Alternatively, we can use mathematics purely theoretically. We could say that a metaphor for how a roll of a die is a draw from a bag with 6 balls, one with each side. This bag drawing metaphor fits Kolmogorov’s axioms cleanly, and then we simply need to argue that the metaphor is useful and applicable to be able to apply conclusions based on this model. Again, no claim of discovering a probability needs to be made here.
We could call these probabilities - but I suggest we shouldn’t. The term is already incredibly tortured and confused. While I am trying to stop using the term probability casually (to further clarify my thinking on the matter), in more formal settings, I believe we should constrain the term to a very strict definition which only captures sources of true randomness (quantum randomness and free will)5.
Lastly, I promised to explain why the statement “the probability of rolling a one is 1/6” appears so cogent. I believe it is because even if we observe many rolls which appear the same to our human eye, the variation in the unobserved conditions over time happens to produce a one around a sixth of the time. This is simpler to explain if I use the example of a computer and random number generation.
When a computer generates a “random” number, what it actually does is produce a number as a function result from some fact of the world, such as the precise millisecond time or the temperature in a particular place. Because these things vary over time, we experience the output of the computer as random - but it is an illusion. In fact, if we knew how the random function worked and could observe the same facts it was based off, we wouldn’t experience this generation as random. I present to you that this is basically what is happening with die rolls.
In short, our experience of a particular probability (and by extension randomness) is overwhelmingly a result of our ignorance. This is the point about the x-ray vision robot above - it experiences randomness at a much lower level than us.
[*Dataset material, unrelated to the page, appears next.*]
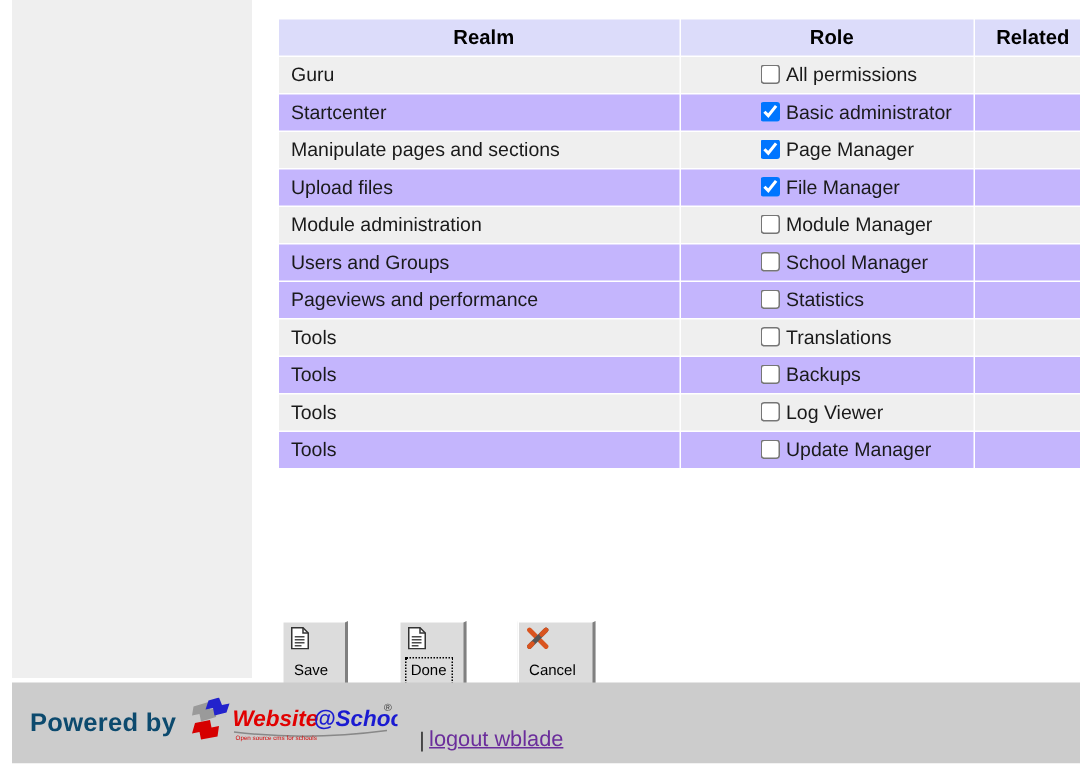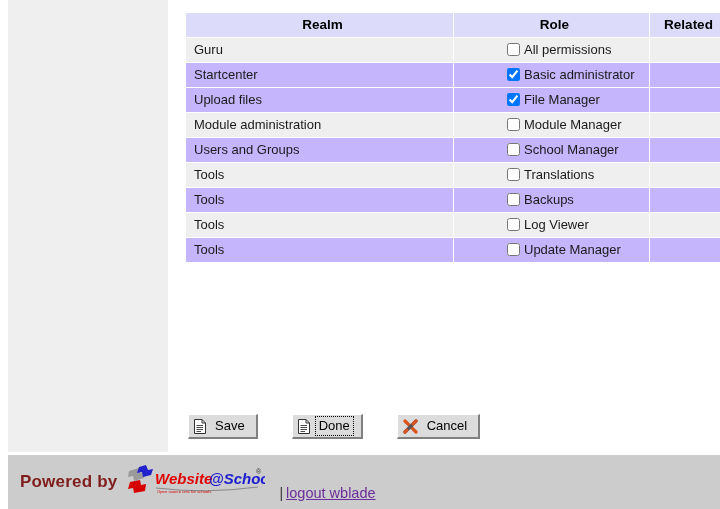"Manipulate pages and sections" tr.odd { html: none -> <tr> <td>Manipulate pages and sections</td> <td> <span><input><span>Page Manager</span></span> </td> <td></td> </tr> }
I believe that our experience of randomness / probability is almost entirely subjective (if not entirely), rather than being an intrinsic property of die or other so-called “random” processes in the world.
Part 1: The Roots are Shallow
Part 2: What Is Data?
Part 3: The Death of Probability
The more formal definition is the limit of the percentage of times a particular outcome occurs if we repeated something over and over approaching infinity.
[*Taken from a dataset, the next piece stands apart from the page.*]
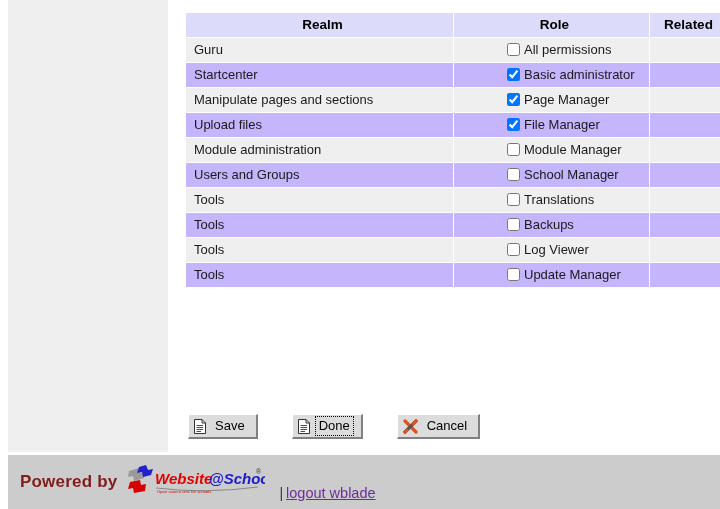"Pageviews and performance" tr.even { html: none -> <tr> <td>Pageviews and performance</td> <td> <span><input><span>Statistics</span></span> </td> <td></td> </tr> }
Technically, the first example could also be exposed to free will - maybe the person bumps the table or someone opens a door and a breeze flows in. I am ignoring this for simplicity.
The one other source of randomness that I can think of which could change the roll would be the interference of some higher power outside our reality, though I also ignore this for simplicity.
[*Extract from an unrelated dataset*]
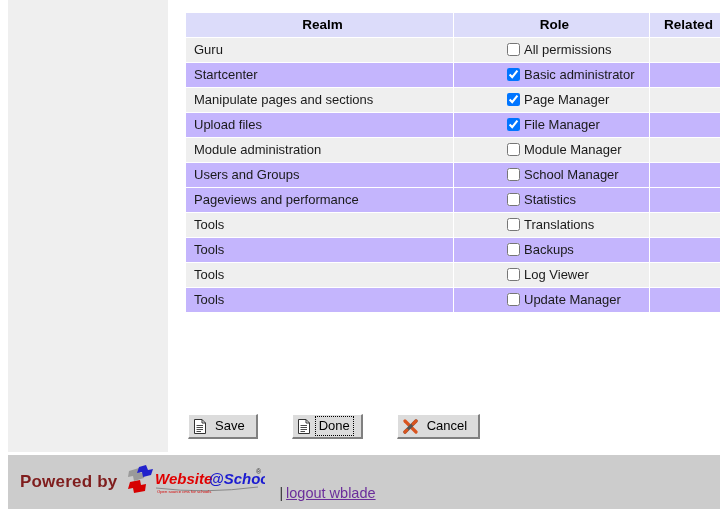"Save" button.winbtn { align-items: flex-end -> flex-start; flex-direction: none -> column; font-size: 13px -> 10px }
It is possible the roll could vary for reasons which are undetectable even by the robot. The formal point I am making is to distinguish between rolls which are theoretically distinguishable and those that are truly the same (which I consider truly random).
There are also other probability definitions. These generally fall into one of two categories. There are those which depend on different epistemic assumptions (for the propensity and classical definitions) and those which aren’t making truth statements at all and focus on using “probability” usefully (which I believe we shouldn’t even call a probability definition). If there is interest, I am happy to write posts digging more into these other approaches.